I think to avoid a repeat performance the company needs to keep good news flowing because they haven't done enough to instill complete confidence in their ability.

gogoneko
26/3/2009
20:32
These shares went up by close to 50% yesterday. But looking at the trades, no one would have made a profit if they bought and sold yesterday.

A boring, dull and uninteresting stock.

loverat
26/3/2009
20:23
Despite reporting losses there were some very encouraging signs in yesterday's announcement.

The PTMS division certainly seems to be delivering good revenues and improving overall margins so there's plenty to be excited about there. Elsewhere things still aren't looking good - the £5.8m external revenue shortfall in the space of a year in the vehicle installation services, which resulted in losses negating the profits from PTMS, would require more than a £0.2m restructuring to assure me that the losses from this division won't be exceeding £1m annually. Actually there doesn't seem much point in it being considered a non-PTMS entity if increasingly more than 60% of the work undertaken by the division is PTMS work.

I'm also cautious about expectations of £2.7m falling onto the doormat from a property sale. As discussed in a previous post - even if the potential purchaser eventually receives redevelopment planning permission I think that it should be expected that due to the deterioration in commercial property values, and in the midst of a recession, the purchaser is likely to attempt to drop the price further or walk away. It'd therefore be a question of either failing to sell the property or requiring another write-down to spoil future results.

There are also, sadly, reminders of managerial failure to deliver (bad loans, bad strategic decisions, etc) to highlight that their ability to underperform should never be underestimated. It would be nice to think that the bad decision days are behind them.
· · · · ·
- **Tasks for this exercise**:
a) From the share discussion, copy the passage from "The PTMS division" to "is PTMS work.".
b) According to the share discussion, why is the writer cautious about expecting £2.7m from a property sale?

[Stored entries]
· · · · ·
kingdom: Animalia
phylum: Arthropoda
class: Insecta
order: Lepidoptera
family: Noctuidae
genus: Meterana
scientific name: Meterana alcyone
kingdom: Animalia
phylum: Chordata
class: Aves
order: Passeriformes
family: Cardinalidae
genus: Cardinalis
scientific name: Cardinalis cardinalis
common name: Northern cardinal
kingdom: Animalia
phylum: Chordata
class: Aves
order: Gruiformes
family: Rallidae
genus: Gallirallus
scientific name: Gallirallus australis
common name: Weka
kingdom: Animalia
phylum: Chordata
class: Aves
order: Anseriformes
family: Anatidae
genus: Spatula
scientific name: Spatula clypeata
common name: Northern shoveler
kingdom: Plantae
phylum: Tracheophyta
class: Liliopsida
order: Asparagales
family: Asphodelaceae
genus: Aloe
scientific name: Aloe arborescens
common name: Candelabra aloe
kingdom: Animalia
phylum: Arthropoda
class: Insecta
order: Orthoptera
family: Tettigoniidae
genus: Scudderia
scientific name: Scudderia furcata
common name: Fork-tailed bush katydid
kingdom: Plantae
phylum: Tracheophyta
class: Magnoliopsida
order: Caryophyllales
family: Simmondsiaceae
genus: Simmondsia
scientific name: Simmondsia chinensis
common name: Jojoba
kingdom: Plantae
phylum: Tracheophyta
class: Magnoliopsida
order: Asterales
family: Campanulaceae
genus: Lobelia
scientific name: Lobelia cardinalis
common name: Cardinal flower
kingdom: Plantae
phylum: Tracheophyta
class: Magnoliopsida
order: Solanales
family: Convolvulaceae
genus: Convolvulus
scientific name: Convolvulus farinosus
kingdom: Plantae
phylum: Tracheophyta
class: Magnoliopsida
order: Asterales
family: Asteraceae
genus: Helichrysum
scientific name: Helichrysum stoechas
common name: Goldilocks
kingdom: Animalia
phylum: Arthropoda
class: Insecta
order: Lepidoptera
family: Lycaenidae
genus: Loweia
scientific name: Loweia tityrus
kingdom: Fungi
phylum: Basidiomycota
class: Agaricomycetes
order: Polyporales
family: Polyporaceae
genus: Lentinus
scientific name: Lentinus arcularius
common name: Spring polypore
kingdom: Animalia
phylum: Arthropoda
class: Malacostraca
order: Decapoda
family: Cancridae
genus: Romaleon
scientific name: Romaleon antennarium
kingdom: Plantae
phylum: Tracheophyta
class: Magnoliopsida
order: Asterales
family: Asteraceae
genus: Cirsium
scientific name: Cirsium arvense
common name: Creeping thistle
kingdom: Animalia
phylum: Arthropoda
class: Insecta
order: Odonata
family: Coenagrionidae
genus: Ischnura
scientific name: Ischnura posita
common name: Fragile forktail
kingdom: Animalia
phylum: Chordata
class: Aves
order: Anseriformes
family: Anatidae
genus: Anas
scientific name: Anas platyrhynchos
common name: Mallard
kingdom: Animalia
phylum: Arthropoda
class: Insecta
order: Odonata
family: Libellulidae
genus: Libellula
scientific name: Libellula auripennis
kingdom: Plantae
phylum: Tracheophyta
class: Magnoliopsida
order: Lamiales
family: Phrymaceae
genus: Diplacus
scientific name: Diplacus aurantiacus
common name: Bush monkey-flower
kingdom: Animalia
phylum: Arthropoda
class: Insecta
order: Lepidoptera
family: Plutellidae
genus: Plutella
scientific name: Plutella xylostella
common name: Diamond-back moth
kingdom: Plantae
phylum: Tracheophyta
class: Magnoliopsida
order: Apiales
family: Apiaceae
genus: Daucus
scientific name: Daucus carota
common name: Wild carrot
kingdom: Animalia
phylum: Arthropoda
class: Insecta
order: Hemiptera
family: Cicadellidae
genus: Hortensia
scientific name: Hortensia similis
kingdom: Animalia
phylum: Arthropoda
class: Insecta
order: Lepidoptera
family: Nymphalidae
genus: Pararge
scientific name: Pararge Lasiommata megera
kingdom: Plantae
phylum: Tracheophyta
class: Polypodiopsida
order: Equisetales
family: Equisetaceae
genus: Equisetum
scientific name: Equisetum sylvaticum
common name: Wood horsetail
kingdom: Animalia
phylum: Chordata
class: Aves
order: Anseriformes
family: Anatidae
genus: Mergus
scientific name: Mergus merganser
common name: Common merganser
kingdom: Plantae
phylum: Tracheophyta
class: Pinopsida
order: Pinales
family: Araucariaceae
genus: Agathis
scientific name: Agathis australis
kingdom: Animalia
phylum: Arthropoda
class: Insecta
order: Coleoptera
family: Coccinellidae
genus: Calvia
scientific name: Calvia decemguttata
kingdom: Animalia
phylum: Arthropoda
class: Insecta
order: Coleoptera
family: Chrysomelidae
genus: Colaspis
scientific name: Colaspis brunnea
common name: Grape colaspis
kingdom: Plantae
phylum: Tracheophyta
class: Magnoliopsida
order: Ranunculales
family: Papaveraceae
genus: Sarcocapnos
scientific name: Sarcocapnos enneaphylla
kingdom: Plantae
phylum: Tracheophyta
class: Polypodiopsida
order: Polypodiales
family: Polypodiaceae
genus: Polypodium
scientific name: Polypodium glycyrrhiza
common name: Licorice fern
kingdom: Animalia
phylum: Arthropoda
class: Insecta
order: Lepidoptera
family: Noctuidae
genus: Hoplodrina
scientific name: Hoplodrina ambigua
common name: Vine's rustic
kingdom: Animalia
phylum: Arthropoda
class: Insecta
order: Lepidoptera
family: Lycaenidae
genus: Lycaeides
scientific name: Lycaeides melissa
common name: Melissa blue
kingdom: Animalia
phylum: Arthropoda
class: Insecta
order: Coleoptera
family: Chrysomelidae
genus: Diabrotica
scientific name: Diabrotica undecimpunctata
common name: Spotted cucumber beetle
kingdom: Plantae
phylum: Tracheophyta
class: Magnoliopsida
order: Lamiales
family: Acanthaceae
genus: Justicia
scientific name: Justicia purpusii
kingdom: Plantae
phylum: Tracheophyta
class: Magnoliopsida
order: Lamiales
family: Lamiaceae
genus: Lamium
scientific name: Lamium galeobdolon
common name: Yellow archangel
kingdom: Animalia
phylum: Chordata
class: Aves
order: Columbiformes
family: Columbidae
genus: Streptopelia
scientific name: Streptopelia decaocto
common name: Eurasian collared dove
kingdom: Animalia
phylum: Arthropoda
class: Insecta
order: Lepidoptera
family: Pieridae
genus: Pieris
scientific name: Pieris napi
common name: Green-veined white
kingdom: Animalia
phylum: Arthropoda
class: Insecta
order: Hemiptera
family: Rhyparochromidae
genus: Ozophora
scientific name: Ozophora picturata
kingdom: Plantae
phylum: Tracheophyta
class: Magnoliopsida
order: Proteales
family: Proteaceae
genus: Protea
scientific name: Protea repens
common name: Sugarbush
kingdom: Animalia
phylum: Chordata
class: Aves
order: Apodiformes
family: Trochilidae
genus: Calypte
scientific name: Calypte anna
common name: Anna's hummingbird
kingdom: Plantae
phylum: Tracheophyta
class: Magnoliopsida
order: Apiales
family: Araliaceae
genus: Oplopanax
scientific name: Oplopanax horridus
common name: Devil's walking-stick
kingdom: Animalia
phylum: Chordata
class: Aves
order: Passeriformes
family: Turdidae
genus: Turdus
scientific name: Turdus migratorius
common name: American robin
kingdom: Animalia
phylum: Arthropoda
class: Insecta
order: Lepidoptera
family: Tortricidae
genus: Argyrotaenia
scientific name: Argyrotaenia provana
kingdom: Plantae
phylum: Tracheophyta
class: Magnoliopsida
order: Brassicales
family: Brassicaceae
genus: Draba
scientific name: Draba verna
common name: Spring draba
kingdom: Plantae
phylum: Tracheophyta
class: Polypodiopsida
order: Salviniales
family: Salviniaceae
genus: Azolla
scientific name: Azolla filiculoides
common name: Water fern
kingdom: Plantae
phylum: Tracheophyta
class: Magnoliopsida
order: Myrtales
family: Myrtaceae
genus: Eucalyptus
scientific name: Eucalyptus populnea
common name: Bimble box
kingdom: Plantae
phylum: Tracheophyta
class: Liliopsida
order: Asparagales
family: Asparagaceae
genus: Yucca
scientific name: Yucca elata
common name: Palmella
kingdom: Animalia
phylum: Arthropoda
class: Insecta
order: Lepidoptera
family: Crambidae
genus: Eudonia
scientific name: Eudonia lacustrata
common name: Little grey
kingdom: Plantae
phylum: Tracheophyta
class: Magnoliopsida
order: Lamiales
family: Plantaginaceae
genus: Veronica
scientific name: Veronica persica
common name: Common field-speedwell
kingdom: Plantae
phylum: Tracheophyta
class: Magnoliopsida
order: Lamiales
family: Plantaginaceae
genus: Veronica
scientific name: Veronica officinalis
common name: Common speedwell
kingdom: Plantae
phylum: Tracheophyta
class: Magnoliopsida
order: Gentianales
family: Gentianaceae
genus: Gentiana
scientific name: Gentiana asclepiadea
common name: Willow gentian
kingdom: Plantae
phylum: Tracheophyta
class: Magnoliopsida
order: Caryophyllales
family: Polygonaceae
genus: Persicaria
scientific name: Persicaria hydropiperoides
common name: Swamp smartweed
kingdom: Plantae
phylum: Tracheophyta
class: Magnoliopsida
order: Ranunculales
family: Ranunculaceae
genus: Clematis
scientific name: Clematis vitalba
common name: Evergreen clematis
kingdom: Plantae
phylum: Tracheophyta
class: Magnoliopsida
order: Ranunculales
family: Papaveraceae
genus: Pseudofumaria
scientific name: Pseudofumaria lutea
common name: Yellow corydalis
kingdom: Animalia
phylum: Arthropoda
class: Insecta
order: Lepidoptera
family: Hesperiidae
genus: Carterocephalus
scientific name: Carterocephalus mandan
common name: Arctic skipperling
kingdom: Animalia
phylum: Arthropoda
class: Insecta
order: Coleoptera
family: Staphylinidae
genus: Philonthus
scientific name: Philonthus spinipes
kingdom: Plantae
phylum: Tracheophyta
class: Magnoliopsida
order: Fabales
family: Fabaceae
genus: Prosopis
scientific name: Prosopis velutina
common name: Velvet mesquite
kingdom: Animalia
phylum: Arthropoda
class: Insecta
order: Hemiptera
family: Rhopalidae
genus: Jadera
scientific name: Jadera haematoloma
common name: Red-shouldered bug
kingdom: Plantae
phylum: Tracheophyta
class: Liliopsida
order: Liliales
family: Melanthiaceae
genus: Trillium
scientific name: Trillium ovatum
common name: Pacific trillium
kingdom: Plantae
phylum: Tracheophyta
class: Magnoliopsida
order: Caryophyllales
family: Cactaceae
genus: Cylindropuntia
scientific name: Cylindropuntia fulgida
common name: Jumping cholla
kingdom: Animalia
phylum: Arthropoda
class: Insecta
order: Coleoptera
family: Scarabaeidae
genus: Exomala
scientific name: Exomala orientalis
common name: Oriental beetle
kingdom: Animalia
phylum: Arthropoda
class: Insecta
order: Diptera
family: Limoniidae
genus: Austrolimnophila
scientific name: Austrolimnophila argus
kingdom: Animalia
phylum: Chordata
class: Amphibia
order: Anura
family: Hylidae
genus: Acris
· · · · ·
- **Answer list**:
a)
The PTMS division certainly seems to be delivering good revenues and improving overall margins so there's plenty to be excited about there. Elsewhere things still aren't looking good - the £5.8m external revenue shortfall in the space of a year in the vehicle installation services, which resulted in losses negating the profits from PTMS, would require more than a £0.2m restructuring to assure me that the losses from this division won't be exceeding £1m annually. Actually there doesn't seem much point in it being considered a non-PTMS entity if increasingly more than 60% of the work undertaken by the division is PTMS work.

b) Commercial property values have deteriorated and there is a recession, so the purchaser is likely to try to lower the price further or walk away, even if redevelopment planning permission is granted. The company would then either fail to sell the property or need another write-down that would spoil future results.